NASA Spinoff 2012 features new space tech bettering your life today

A plant texts a farmer to say it needs more water. An invisible coating scrubs pollutants from the air. A robot roams a hospital’s halls, aiding doctors and nurses by recording vital signs and registrations. The 2012 edition of NASA’s annual Spinoff publication captures a nation and world made better by advancements originally achieved for space technology.

Spinoff 2012 offers a close-up look at how NASA’s initiatives in aeronautics and space exploration have resulted in commercial technologies with benefits across the economy: health and medicine, transportation, public safety, consumer goods, energy and environment, information technology and industrial productivity.

“It’s part of NASA’s mission to ensure the results of our research and development benefit all of society,” NASA Administrator Charles Bolden said. “Spinoff 2012 documents the amazing stories that have come about from NASA technologies being adapted for uses here on Earth.”
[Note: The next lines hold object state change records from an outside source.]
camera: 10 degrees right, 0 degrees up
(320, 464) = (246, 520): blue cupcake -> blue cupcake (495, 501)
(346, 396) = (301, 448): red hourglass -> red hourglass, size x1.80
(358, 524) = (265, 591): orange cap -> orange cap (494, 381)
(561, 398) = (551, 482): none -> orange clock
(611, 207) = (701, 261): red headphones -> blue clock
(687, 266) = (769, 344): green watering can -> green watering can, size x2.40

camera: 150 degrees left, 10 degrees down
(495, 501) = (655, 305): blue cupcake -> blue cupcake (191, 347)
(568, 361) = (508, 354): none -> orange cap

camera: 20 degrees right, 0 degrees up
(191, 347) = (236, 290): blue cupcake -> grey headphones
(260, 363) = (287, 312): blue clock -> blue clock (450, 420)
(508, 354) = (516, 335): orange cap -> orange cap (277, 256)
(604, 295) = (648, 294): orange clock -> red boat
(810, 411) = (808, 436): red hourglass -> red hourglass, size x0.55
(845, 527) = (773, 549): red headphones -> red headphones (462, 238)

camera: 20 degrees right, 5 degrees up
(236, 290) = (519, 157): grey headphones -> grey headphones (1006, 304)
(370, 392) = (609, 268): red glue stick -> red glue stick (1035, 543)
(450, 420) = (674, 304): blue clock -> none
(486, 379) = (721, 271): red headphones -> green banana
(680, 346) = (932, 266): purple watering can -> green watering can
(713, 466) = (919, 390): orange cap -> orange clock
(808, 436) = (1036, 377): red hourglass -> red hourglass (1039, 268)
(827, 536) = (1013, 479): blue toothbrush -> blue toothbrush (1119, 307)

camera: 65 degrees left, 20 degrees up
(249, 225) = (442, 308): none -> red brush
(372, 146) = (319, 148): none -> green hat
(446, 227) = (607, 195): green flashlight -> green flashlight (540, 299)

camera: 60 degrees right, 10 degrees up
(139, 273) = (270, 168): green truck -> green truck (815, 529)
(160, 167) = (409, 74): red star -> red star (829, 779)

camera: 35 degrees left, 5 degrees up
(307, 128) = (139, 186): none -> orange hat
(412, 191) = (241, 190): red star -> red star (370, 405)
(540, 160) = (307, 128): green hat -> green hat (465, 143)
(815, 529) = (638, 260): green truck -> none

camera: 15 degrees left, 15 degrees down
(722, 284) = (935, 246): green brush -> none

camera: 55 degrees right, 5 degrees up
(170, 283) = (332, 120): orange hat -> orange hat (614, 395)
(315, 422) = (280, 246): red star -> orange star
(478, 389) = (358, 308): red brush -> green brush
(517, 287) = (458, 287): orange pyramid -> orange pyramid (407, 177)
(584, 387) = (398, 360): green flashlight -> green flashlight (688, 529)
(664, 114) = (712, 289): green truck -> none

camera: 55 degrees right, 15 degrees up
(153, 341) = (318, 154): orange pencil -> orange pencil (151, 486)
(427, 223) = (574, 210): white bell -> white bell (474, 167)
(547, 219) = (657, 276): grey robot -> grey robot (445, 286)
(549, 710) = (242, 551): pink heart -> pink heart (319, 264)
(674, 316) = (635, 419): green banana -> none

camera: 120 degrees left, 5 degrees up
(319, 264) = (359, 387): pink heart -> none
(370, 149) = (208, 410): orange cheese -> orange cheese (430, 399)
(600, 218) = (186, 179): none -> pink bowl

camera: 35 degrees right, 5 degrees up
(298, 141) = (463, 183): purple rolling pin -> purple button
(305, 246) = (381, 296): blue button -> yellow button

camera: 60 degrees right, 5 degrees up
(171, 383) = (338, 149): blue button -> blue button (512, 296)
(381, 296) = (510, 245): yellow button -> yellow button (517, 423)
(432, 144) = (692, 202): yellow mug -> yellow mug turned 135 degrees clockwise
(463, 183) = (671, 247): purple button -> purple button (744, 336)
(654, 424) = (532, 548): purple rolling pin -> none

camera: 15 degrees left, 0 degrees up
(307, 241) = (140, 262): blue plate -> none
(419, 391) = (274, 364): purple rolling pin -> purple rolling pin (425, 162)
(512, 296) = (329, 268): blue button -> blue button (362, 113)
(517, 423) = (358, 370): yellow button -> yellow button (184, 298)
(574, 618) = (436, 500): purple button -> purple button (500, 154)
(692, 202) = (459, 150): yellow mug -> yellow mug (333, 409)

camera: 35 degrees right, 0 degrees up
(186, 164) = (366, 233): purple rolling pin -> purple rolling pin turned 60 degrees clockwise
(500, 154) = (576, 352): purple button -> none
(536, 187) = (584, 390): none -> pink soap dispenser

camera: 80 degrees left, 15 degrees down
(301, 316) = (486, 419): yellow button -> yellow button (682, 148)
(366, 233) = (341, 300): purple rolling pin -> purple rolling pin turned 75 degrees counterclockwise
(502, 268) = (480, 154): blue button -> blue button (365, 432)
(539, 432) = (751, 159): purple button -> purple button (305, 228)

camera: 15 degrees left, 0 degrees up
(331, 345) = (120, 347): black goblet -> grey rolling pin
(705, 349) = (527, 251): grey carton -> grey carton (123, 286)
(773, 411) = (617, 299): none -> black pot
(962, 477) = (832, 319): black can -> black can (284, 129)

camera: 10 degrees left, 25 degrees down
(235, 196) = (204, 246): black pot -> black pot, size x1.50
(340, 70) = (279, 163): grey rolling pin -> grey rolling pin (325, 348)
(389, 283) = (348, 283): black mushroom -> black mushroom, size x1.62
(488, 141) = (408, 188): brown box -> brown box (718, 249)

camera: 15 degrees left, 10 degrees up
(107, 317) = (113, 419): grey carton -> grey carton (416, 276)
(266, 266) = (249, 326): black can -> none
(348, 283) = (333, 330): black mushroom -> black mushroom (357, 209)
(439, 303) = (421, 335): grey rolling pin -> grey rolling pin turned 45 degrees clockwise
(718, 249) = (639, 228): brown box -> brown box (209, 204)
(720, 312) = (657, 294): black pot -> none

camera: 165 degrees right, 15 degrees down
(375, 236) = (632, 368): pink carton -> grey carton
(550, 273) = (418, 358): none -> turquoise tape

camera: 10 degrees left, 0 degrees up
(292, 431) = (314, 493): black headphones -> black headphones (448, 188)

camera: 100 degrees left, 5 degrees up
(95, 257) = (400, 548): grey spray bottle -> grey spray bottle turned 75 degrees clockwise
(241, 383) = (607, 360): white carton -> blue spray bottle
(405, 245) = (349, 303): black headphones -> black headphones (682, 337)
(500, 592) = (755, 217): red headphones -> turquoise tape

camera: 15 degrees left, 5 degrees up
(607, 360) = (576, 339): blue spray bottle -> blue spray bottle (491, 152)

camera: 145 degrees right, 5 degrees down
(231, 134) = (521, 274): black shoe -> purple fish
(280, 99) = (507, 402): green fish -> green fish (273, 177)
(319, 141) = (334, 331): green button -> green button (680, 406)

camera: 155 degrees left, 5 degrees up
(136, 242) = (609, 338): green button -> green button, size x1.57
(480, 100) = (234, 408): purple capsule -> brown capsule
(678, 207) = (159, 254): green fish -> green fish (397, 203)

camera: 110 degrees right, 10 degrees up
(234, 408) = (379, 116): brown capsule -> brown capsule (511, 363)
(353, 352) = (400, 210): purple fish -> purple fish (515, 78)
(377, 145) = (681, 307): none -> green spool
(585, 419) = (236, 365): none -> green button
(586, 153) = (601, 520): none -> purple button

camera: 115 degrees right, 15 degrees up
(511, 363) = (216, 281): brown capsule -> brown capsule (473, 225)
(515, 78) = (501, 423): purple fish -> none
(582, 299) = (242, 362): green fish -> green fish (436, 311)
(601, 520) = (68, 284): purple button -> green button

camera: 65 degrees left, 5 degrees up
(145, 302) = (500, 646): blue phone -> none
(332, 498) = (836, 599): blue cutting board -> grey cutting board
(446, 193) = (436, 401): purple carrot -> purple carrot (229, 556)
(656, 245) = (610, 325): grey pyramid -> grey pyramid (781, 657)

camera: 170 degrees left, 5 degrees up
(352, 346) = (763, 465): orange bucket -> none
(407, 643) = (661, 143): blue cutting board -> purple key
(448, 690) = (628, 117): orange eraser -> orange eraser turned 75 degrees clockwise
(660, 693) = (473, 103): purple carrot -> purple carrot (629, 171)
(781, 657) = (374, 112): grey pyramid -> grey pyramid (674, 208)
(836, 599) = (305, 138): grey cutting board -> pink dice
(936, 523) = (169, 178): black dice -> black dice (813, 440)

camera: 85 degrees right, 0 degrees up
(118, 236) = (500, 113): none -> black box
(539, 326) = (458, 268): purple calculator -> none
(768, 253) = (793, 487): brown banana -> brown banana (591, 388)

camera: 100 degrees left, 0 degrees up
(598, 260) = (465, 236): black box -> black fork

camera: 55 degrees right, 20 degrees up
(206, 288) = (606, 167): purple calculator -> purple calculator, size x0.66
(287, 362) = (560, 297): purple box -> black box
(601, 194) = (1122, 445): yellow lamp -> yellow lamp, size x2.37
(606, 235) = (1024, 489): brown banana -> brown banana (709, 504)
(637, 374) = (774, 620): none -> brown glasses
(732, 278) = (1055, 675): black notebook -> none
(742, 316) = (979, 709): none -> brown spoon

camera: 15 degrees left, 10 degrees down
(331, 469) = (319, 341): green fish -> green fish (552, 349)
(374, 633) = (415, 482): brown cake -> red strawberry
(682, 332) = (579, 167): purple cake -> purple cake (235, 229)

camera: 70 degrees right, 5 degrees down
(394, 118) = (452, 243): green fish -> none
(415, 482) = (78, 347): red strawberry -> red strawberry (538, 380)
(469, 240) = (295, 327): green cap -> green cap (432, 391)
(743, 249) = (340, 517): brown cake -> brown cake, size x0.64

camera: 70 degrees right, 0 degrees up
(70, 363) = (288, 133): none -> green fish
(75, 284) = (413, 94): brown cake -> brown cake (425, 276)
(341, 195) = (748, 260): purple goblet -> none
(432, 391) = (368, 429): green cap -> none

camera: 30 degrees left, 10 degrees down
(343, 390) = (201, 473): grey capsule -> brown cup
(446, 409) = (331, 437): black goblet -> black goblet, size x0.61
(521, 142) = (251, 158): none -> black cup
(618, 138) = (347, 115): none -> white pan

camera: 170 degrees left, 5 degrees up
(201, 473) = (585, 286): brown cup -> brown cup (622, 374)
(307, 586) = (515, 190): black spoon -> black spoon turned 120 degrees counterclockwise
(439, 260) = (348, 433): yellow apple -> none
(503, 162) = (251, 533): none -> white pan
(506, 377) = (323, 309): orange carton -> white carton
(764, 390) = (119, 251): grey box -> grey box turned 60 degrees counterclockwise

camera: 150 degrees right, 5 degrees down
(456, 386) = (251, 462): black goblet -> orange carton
These advancements improve and save thousands of lives. NASA spinoffs also contribute to economic growth by generating billions of dollars in revenues and creating thousands of new jobs. In addition, NASA’s breadth of vision and its record of groundbreaking innovation inspire young people to pursue careers in the science, technology, engineering and math fields.

“Every spinoff is a tangible reminder of NASA’s return on investment to the taxpayer,” NASA Chief Technologist Mason Peck said. “Whether we’re developing technology to explore space or advance the nation’s aeronautics capabilities, great ideas from NASA have a way of returning real benefits back to individuals, industries and our new technology economy here on our home planet, today.”
In Spinoff 2012, readers can discover:

  • A satellite tracking system pioneered by NASA that has helped rescue more than 30,000 people in distress all over the world.
  • An X-ray fluorescence scanner that detects the elemental composition of an object and is frequently used by museums to authenticate works of art.
  • An open source platform co-developed by NASA that has spurred enormous growth in the cloud computing industry.
  • A plug-and-play research platform that facilitates experiments carried out in microgravity on the International Space Station for customers ranging from high schools and universities to pharmaceutical organizations around the globe.

The 2012 edition of NASA’s flagship technology publication also includes a special section on spinoffs in manufacturing. Together, NASA and its partners have commercialized more than 350 documented spinoffs relating to industrial productivity and manufacturing, from advanced construction tools to industry-launching innovations in new materials.

Profiles of NASA’s research and development activities, education efforts and partnership successes for the year also are featured in Spinoff 2012.